The problem =>
All lines in the material with the string "down" should be listed.

(Raw data begins)

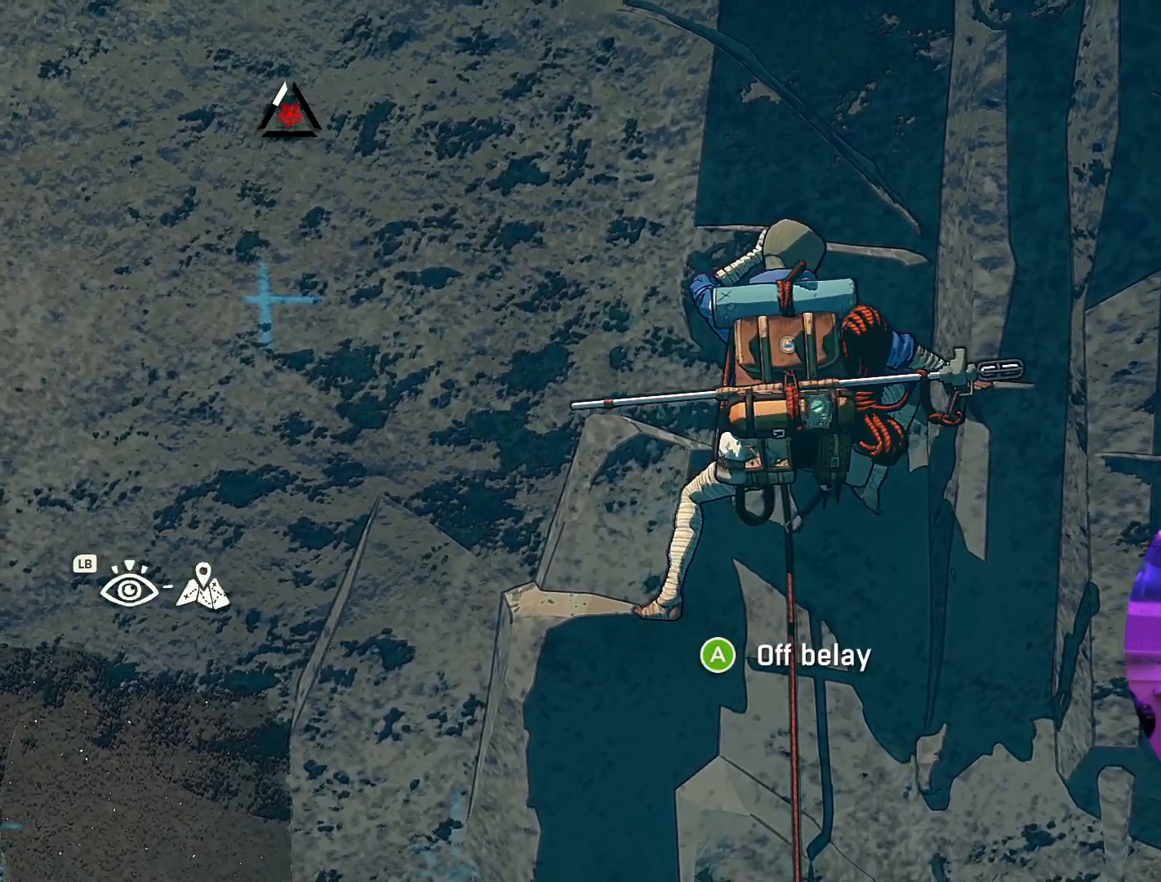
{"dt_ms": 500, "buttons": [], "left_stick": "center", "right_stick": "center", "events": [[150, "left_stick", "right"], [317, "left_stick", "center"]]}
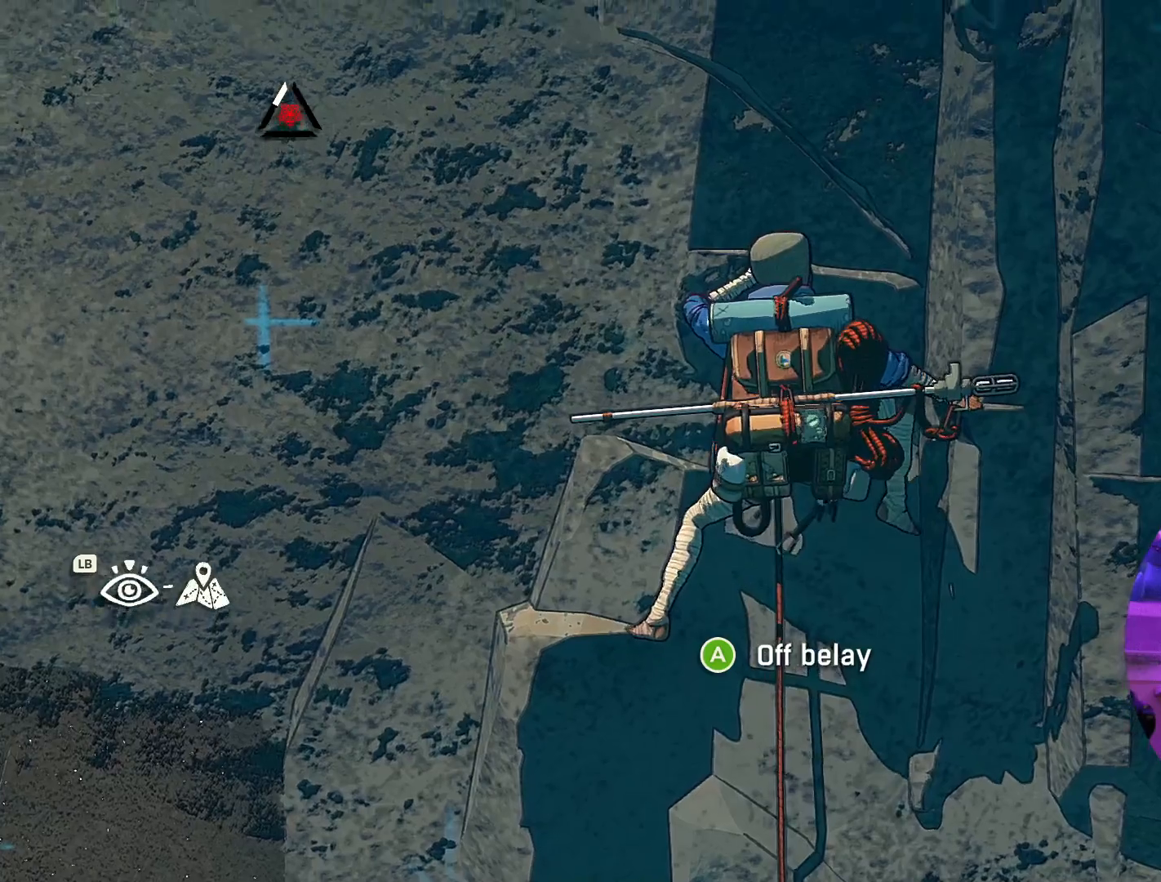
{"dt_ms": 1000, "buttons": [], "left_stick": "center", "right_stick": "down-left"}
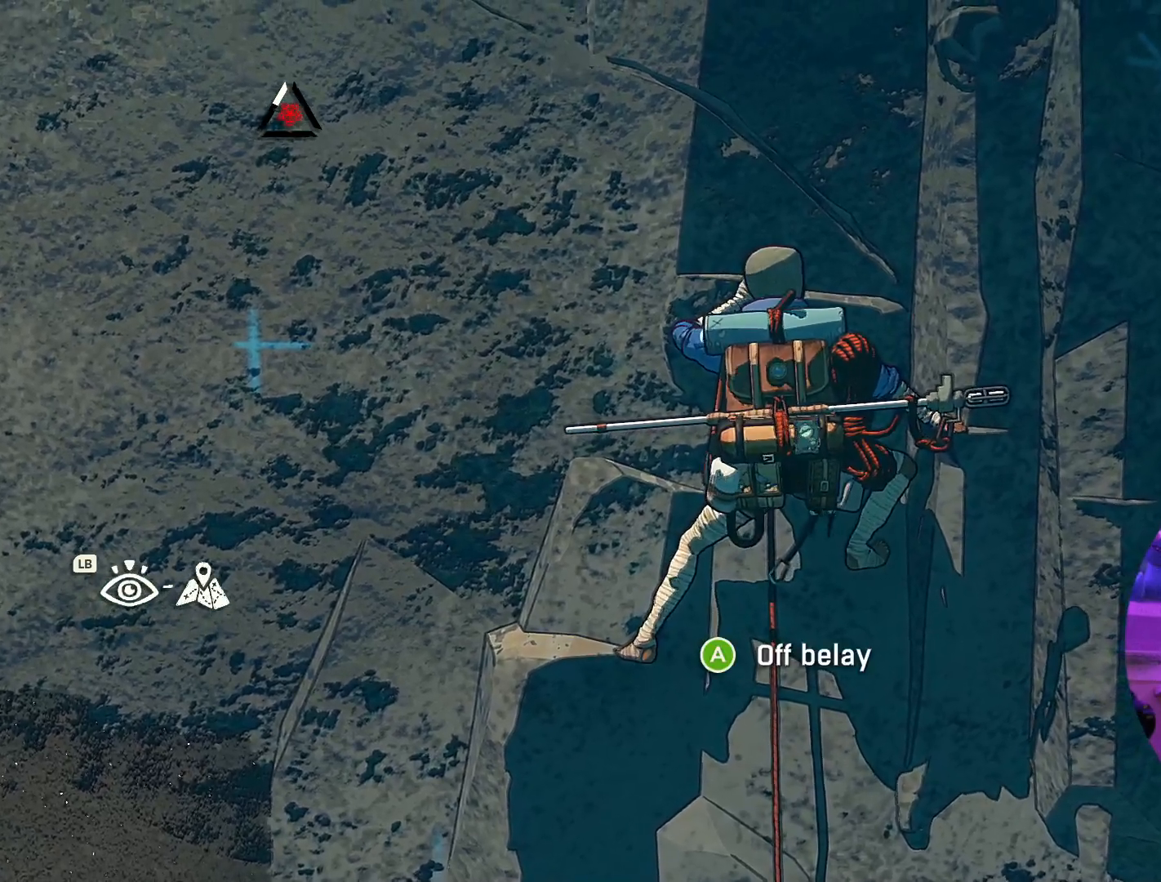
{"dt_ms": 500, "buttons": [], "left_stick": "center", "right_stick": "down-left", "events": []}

(Raw data ends)

Answer =>
{"dt_ms": 1000, "buttons": [], "left_stick": "center", "right_stick": "down-left"}
{"dt_ms": 500, "buttons": [], "left_stick": "center", "right_stick": "down-left", "events": []}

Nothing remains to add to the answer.